The procedural adverse event rate of 9% in this cohort is acceptable for a new procedure of this magnitude and compares favorably with previously published reports involving catheter or surgical intervention for conduit dysfunction (1- 3,16- 20). The large profile of the delivery system did not result in any obvious vascular damage or prohibit delivery of the device in any patient, including children as young as 10 years. Importantly, none of the adverse events in this study resulted in death or long-term sequelae. Aside from stent fractures and re-interventions, as discussed above, there were no device- or procedure-related adverse events reported during follow-up.

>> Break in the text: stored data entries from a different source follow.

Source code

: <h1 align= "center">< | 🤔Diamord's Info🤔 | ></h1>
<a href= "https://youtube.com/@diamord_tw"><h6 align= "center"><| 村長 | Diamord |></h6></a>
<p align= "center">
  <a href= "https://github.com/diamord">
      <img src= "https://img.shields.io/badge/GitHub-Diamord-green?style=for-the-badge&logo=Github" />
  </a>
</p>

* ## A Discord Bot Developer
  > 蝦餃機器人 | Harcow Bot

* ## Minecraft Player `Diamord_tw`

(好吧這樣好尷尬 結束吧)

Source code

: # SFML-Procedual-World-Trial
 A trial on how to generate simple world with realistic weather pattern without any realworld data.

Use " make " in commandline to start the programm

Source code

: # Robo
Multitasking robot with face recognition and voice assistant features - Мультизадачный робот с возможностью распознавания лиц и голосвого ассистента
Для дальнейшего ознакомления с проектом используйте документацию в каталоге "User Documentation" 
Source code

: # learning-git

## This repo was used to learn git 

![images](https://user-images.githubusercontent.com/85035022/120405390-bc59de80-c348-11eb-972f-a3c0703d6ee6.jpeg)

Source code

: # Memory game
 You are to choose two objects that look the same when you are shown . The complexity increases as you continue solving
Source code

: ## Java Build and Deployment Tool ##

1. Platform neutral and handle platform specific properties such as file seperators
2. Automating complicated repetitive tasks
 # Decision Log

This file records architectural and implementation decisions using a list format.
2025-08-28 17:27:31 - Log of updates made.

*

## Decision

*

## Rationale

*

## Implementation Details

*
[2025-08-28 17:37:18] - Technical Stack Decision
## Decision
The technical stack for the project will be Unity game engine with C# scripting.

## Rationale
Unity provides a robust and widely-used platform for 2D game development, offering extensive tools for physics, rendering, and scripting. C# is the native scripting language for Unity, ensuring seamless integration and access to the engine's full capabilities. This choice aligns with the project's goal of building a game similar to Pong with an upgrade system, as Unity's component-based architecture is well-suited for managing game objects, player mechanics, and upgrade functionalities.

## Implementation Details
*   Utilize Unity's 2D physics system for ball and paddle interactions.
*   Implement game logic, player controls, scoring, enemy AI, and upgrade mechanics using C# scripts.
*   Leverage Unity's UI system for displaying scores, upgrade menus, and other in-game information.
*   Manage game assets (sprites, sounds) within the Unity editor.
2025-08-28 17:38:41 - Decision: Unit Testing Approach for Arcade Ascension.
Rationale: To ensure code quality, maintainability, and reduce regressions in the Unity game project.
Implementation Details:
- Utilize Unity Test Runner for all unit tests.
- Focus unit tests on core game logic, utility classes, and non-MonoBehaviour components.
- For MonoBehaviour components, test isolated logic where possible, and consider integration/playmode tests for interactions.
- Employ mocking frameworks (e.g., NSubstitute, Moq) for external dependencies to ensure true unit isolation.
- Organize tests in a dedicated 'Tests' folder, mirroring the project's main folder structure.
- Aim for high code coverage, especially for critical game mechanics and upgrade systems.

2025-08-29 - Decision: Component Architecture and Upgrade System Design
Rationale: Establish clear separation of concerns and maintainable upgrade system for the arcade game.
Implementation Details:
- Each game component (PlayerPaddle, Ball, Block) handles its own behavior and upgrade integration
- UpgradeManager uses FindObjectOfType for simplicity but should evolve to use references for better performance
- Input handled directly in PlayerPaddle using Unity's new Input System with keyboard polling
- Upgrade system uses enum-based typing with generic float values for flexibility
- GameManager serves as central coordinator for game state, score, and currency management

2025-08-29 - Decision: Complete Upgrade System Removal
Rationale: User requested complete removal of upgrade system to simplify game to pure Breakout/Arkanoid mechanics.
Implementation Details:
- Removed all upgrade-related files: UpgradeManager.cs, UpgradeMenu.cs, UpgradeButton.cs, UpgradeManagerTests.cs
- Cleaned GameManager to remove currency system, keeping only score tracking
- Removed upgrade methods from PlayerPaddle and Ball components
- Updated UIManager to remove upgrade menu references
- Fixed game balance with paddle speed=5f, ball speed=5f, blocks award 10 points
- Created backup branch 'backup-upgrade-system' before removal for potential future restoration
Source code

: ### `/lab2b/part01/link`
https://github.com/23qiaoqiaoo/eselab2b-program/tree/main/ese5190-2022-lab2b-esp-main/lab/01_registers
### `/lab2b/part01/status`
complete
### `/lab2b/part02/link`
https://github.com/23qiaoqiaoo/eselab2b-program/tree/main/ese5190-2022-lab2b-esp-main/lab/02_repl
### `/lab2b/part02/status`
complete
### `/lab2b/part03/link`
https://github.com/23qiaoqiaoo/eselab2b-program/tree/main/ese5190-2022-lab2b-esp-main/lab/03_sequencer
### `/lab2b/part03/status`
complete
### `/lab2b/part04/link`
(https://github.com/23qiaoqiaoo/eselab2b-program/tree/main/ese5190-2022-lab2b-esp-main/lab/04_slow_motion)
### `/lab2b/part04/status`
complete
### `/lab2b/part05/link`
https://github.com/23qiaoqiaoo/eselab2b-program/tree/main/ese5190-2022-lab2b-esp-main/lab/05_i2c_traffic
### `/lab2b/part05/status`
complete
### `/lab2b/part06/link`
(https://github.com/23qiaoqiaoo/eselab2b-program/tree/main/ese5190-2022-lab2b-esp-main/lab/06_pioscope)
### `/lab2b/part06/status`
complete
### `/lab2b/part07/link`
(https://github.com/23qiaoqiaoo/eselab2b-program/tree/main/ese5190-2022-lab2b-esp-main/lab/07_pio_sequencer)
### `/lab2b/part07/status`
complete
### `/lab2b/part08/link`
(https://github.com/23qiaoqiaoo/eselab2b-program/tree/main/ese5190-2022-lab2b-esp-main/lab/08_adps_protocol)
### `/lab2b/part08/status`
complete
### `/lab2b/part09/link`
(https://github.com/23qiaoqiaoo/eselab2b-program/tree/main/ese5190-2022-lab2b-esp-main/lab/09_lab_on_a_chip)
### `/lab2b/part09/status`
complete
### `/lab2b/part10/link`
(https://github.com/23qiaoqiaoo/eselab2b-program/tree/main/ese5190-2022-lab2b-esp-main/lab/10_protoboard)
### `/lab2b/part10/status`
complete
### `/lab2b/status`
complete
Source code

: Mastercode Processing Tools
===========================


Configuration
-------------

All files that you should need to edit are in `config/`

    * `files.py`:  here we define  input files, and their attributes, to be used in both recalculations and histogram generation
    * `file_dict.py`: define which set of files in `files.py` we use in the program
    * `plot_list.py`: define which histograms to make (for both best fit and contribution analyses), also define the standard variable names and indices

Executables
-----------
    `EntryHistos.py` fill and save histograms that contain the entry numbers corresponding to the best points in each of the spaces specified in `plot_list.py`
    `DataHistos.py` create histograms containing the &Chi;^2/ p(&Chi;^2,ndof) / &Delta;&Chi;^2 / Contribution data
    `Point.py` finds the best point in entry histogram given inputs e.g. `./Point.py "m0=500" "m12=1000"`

There are challenges to developing a standardized, rigorous protocol for percutaneous pulmonary valve placement in individuals with dysfunctional RVOT conduits and a spectrum of hemodynamic disease that includes variable degrees of PR and obstruction. There are limited data from which to define rigorous, outcome-based indications for valve implantation. Moreover, the indications for implantation and metrics of success will necessarily differ for patients at different points on this disease spectrum, and there is no simple means of capturing the complexities of mixed disease. The inclusion criteria for this protocol were designed to reflect general practice on the basis of the published literature and the experience of the participating centers and were graduated according to symptomatic status. To address the question of clinical equipoise, 2 independent physicians, 1 congenital cardiac surgeon and 1 pediatric cardiologist, reviewed prospective patients and provided written support for the decision to implant a Melody valve. Nevertheless, individuals varied within the cohort, and our population may have differed in composition from that of previously reported series (12,21). Echocardiographic assessment of hemodynamic entry criteria may be considered a limitation of the study protocol and was chosen for logistical reasons. The catheterization protocol used in this study was successful in identifying 2 patients at risk for coronary compression, a potentially fatal complication. Pre-implantation balloon inflation with simultaneous coronary angiography should be used in any case of conduit stenting or transcatheter valve implantation when coronary artery compression is suspected. Further, the protocol specified cinefluoroscopy at the 6-month follow-up visit to assess for stent fracture. The decision to use cinefluoroscopy was based on its anticipated high sensitivity for detecting even minor stent fractures.

This is the first multicenter prospective trial of an implantable transcatheter pulmonary valve in a population of patients with congenital heart disease and RVOT conduit dysfunction. The implantation success rate was high, the frequency of adverse events was acceptable, and short-term outcomes were encouraging, supporting the conclusion that this technology can be translated effectively to experienced, properly trained interventional cardiologists and is not highly operator dependent. Longer follow-up and a larger patient experience are needed to determine the ultimate role of this therapy in the treatment of conduit dysfunction.